In terms of wider communication and outreach skills, all first year students carry out a public communication of science exercise. They either write a popular science article or produce a YouTube video to explain an application of polymer science in a simple way, suitable for A-level students. Some student videos have had thousands of views globally and been highlighted by international chemistry magazines.
BSc students can choose to carry out their project work in local schools, developing and implementing a chemical educational activity with a class of pupils. This is ideal for those interested in careers in education. There are also BSc chemical communication projects in which students develop an outreach activity – ideal for those targeting careers in the media, events or public engagement.
Team-working and business skills
Effective teamwork is vital for success in modern scientific work. At the start of Year 1, our students take part in The Happening. This is a fun, formative, industrially-led event where students get to know others in their chemistry college and work as teams to solve real-world chemical problems. Students also carry out integrated chemistry team practical projects, analysing the contents of a typical night out – junk food, alcohol and a morning-after coffee – to determine fat, protein, alcohol, sugar and caffeine levels. This develops practical, research, time-management and team-working skills, and makes students rely on one another’s data to come to overall conclusions.

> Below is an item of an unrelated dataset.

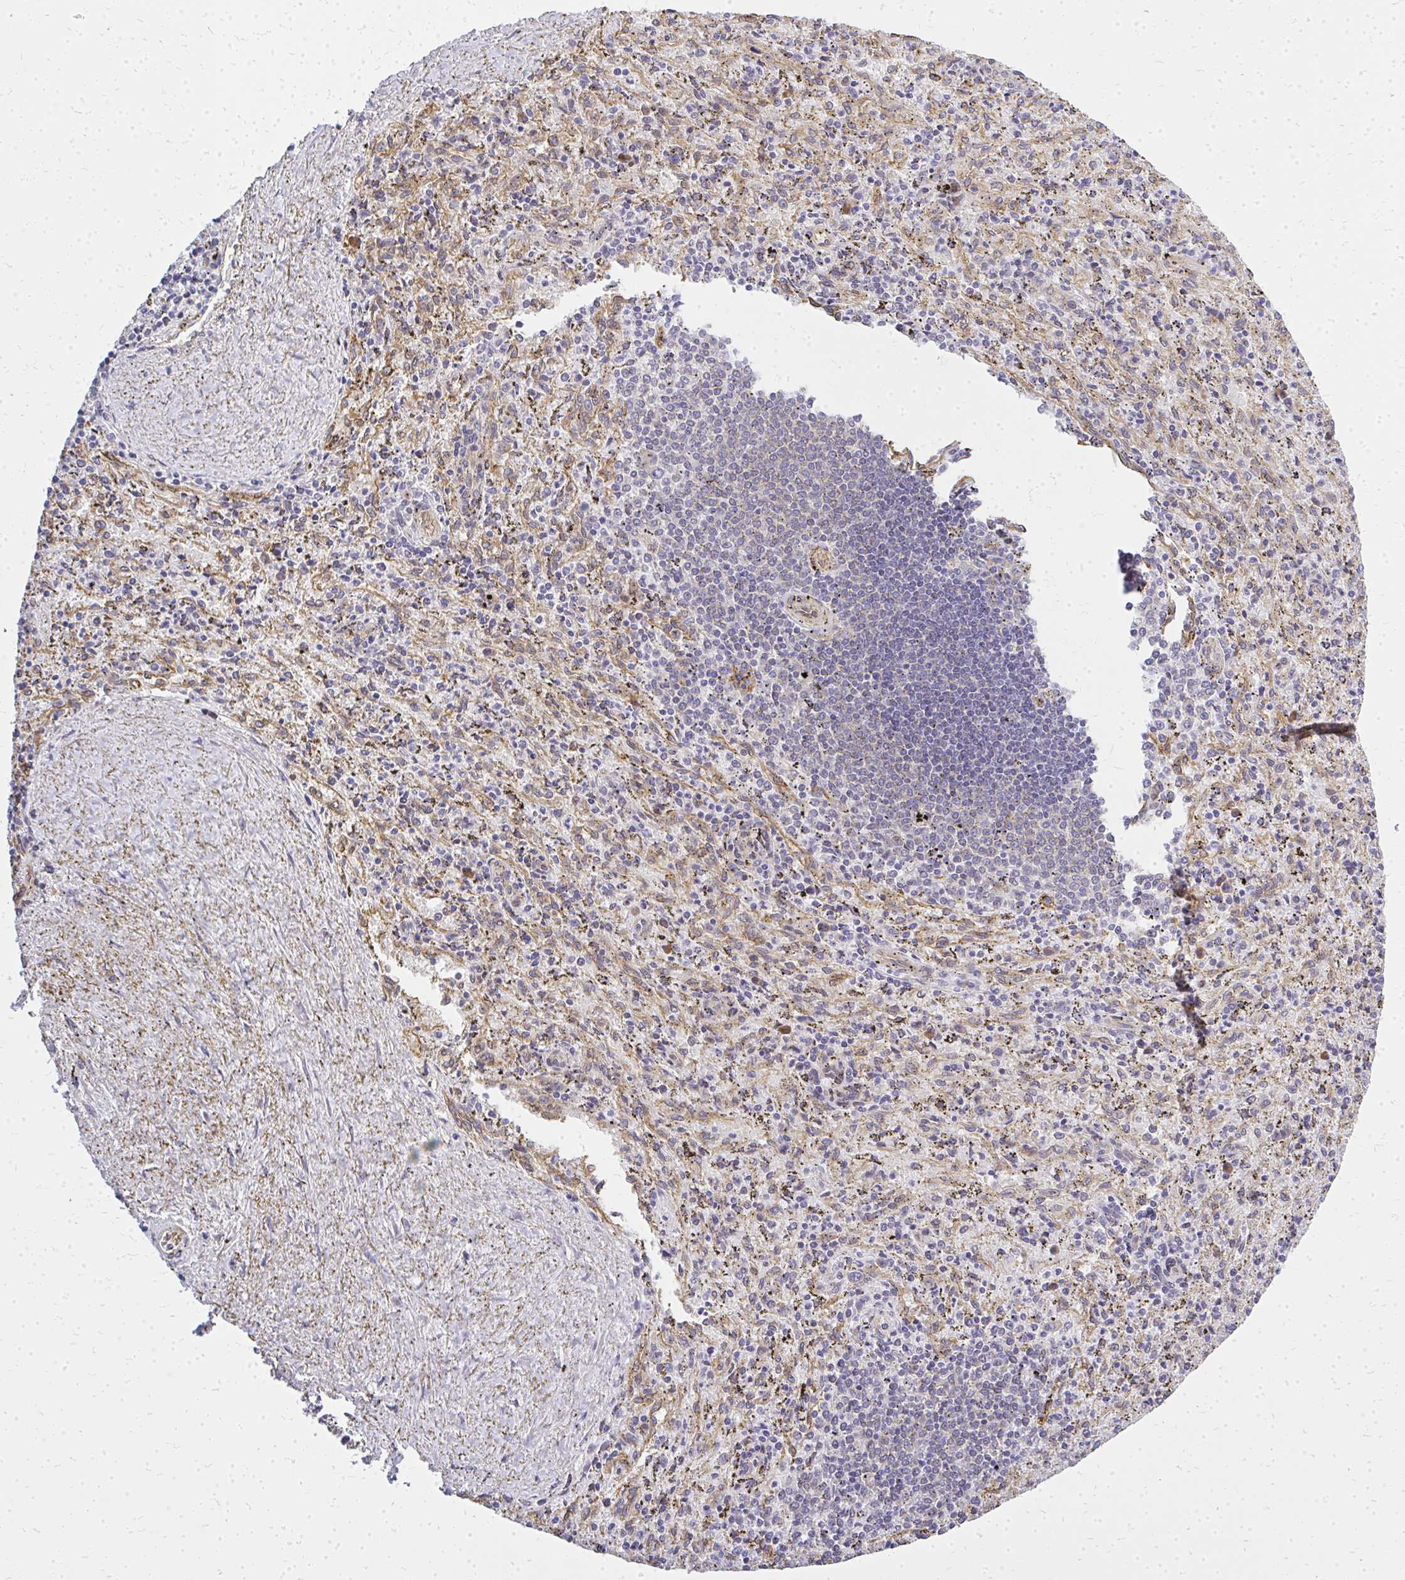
{"staining": {"intensity": "negative", "quantity": "none", "location": "none"}, "tissue": "spleen", "cell_type": "Cells in red pulp", "image_type": "normal", "snomed": [{"axis": "morphology", "description": "Normal tissue, NOS"}, {"axis": "topography", "description": "Spleen"}], "caption": "Immunohistochemical staining of normal human spleen reveals no significant staining in cells in red pulp.", "gene": "ENSG00000258472", "patient": {"sex": "male", "age": 57}}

In Year 2, concepts of team-working are built upon in assessed group exercises. Students form mock companies, solve genuine industrial chemical problems, organise meetings, keep minutes, consider financial implications and develop business skills. This two-week activity is combined with a careers day and CV workshop.
Scaffolding research skills
Combining knowledge and analysis with creativity, research skills are the highest-level skills developed during university study. In Year 3, research mini-projects introduce our students to true open-ended research for the first time, but in a supportive team setting in which effective collaboration is essential. Students then carry out their major individual final year project either at York, in industry or abroad, and must show independence and self-reliance, plan their own research and manage their project effectively. The ability to work as part of a wider team is vital, while scientific literacy underpins the final dissertation. In this way, all the skills carefully scaffolded earlier in the degree integrate with the underpinning fundamental chemistry knowledge, enabling students to succeed in research. This provides the rationale for incorporating key skills into the learning, as they underpin success at the highest level.
This programmed approach to skills development enables students to grow throughout their degrees. It is demanding in terms of staff time and energy but we are fortunate in having a talented team of teaching-focused academics who help to deliver many of the activities.
We believe this pays dividends – our students are extremely happy with their learning experience and are very successful in obtaining employment or moving on into research careers. Perhaps most importantly, this approach treats students as individuals, a vital part of the inclusive ethos of our department. This clearly benefits students, but is also rewarding to academic staff, who take satisfaction in helping their supervisees develop and grow during their degrees.
David Smith is a professor of chemistry at the University of York
I’d like to thank several generations of dedicated academic staff at York who have developed this degree programme with integrated skills, and deliver it with passion and commitment.
The quotes are provided by chemistry undergraduates at the University of York from module feedback.